The baseless contention that soft drink leads to caffeine dependence in kids depends entirely on the work of anti-soda activist Roland Griffiths. His research was designed to show that the popularity of caffeinated soft drinks comes from "the mood-altering and physical dependence of caffeine."

Alan Leshner, director of the National Institute of Drug Abuse (which funded Griffiths' research) argues this, noting that Griffiths' study included only 25 subjects, too few to allow real scientific conclusions. An earlier study by Griffiths was criticized by the International Food Information Council for trying to demonstrate caffeine addiction using a "sample size of only seven subjects," himself and six fellow researchers.

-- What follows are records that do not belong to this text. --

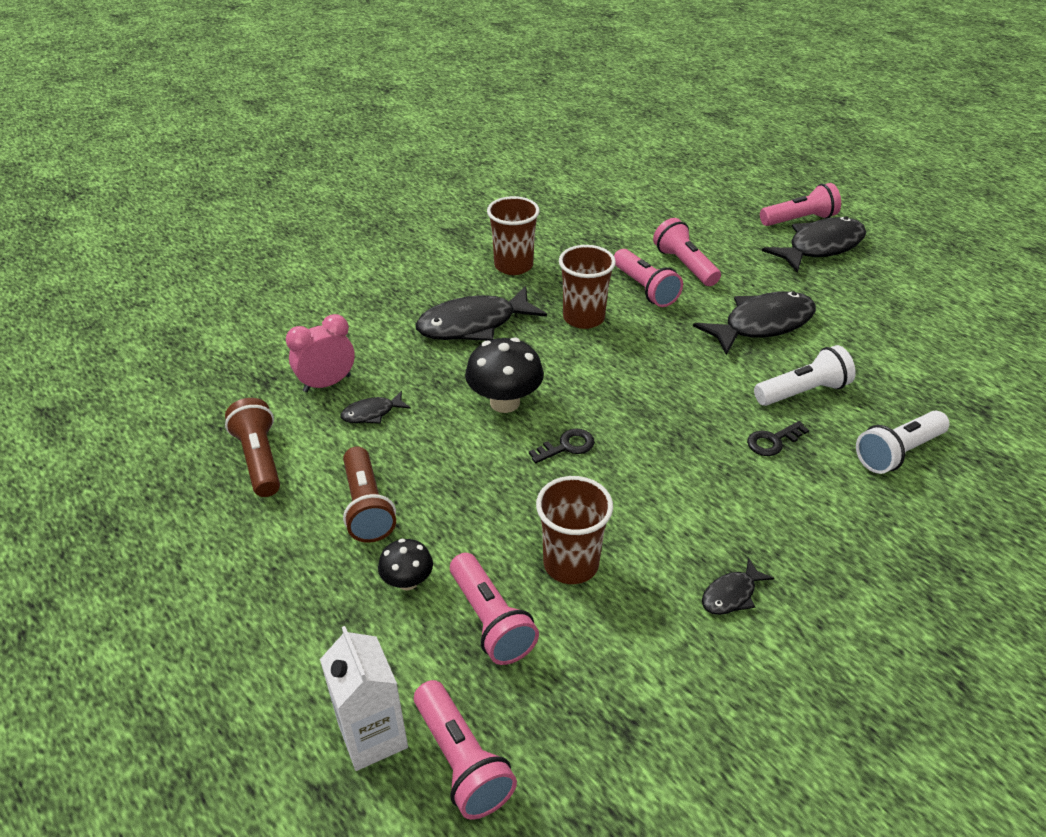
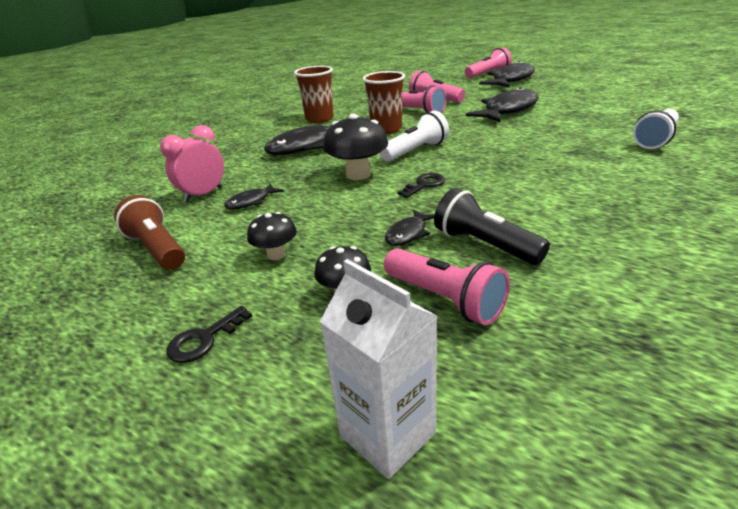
camera: 15 degrees left, 10 degrees down
brown flashlight [343,446,396,543] -> black mushroom [247,212,297,260]
pink flashlight [414,680,517,819] -> none
brown cup [536,476,613,584] -> black flashlight [434,188,550,265]
black fish [702,558,774,615] -> black fish moved to [385,210,435,246]
black key [747,421,809,456] -> black key moved to [166,306,252,363]
white flashlight [754,345,856,406] -> white flashlight moved to [379,111,449,162]

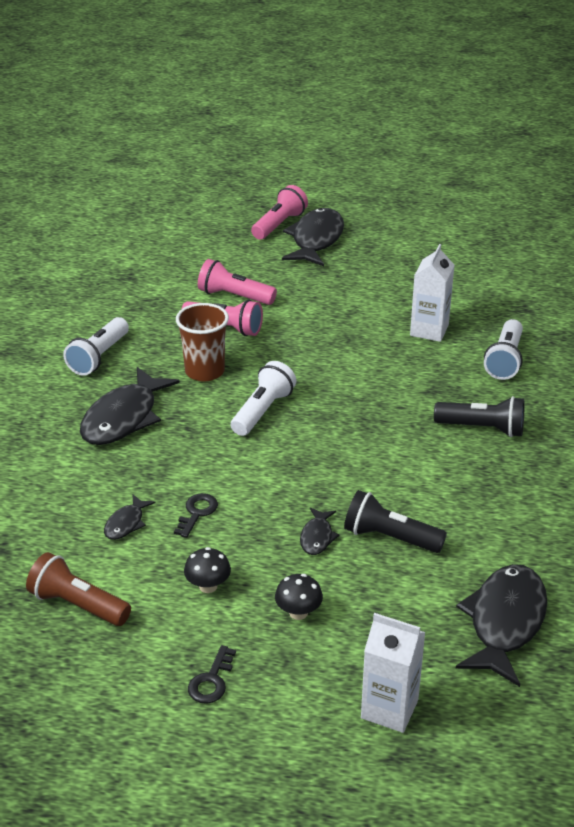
camera: 25 degrees left, 5 degrees up
pink clock [160,125,224,203] -> none
brown cup [294,66,334,123] -> white flashlight [63,317,129,376]
black mushroom [323,114,388,180] -> none
pink flashlight [384,248,510,325] -> none
black key [398,173,445,198] -> black key moved to [174,493,218,538]
black fish [466,87,539,122] -> black fish moved to [455,564,547,687]
none -> white carton [410,244,455,342]
none -> black flashlight [434,396,525,437]

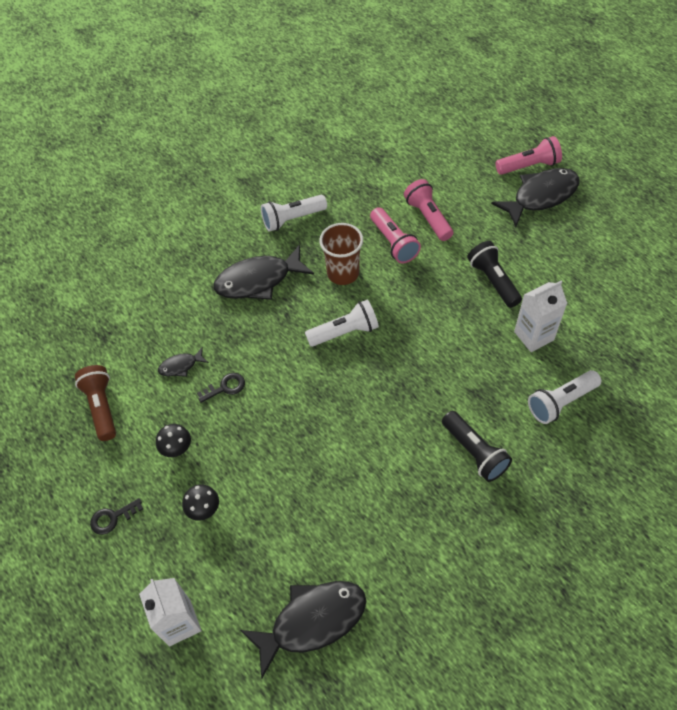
camera: 45 degrees right, 20 degrees up
black fish [300,507,339,555] -> none
black flashlight [344,490,447,553] -> black flashlight moved to [467,241,522,308]

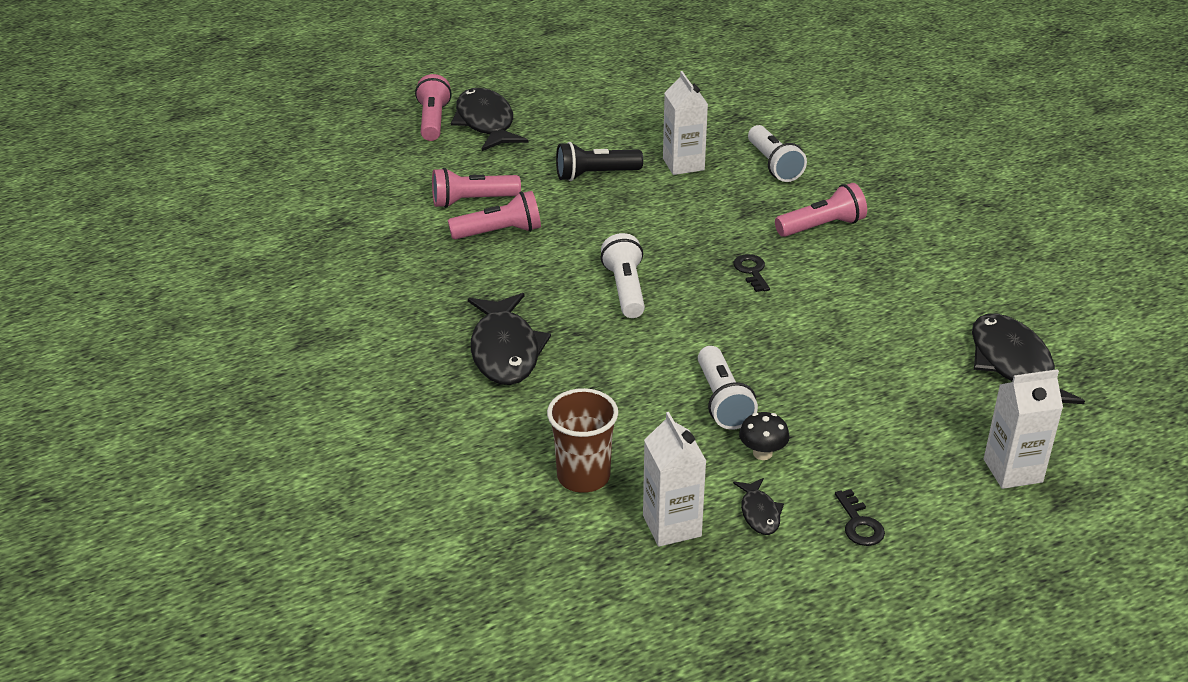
camera: 80 degrees left, 20 degrees down
brown flashlight [75,365,116,441] -> white carton [643,412,706,547]
black fish [158,347,209,377] -> black fish moved to [733,478,784,535]
black mushroom [182,484,219,521] -> none
black key [197,373,245,403] -> black key moved to [733,254,770,292]
white flashlight [261,195,327,232] -> white flashlight moved to [698,346,758,430]
brown cup [319,223,363,285] -> brown cup moved to [547,388,618,493]
black flashlight [442,411,512,482] -> pink flashlight [775,183,867,237]

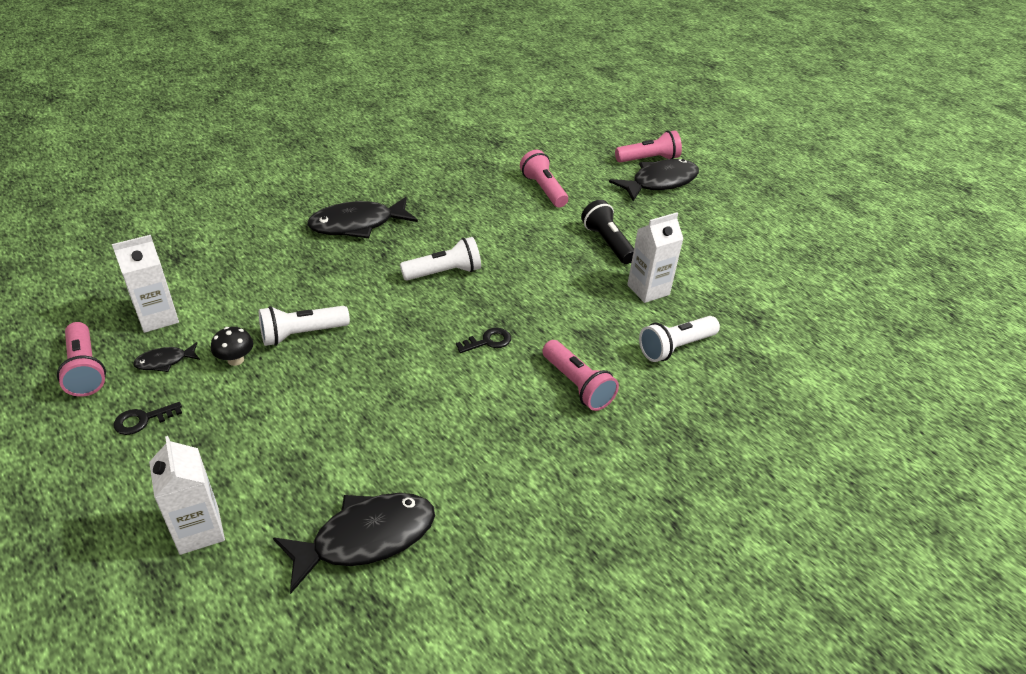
camera: 75 degrees right, 5 degrees up
pink flashlight [448,191,541,240] -> pink flashlight moved to [57,322,106,397]
brown cup [547,388,618,493] -> none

As for soft drink consumption causing tooth decay: In the United States, cavities have been on the decline among children at the same time their soda consumption has increased. Still, the Ohio Dental Association cautions that "acid begins to dissolve tooth enamel in only 20 minutes." So, swallow before 20 minutes are up -- and brush.

The myth that soft drinks can deplete bones of calcium lives on in the work of Harvard public health researcher Grace Wyshak. Last year, her study concluding that "girls who drank cola were about five times more likely to suffer bone fractures." Imagine what she might have written if she had actually measured her young subjects' bone density (she didn't), or if the participants had been asked how much soda they drank. (They weren't.)

In Wyshak's words: "the (study) design is cross-sectional and causality cannot be inferred from the data." This means her study did not prove her point.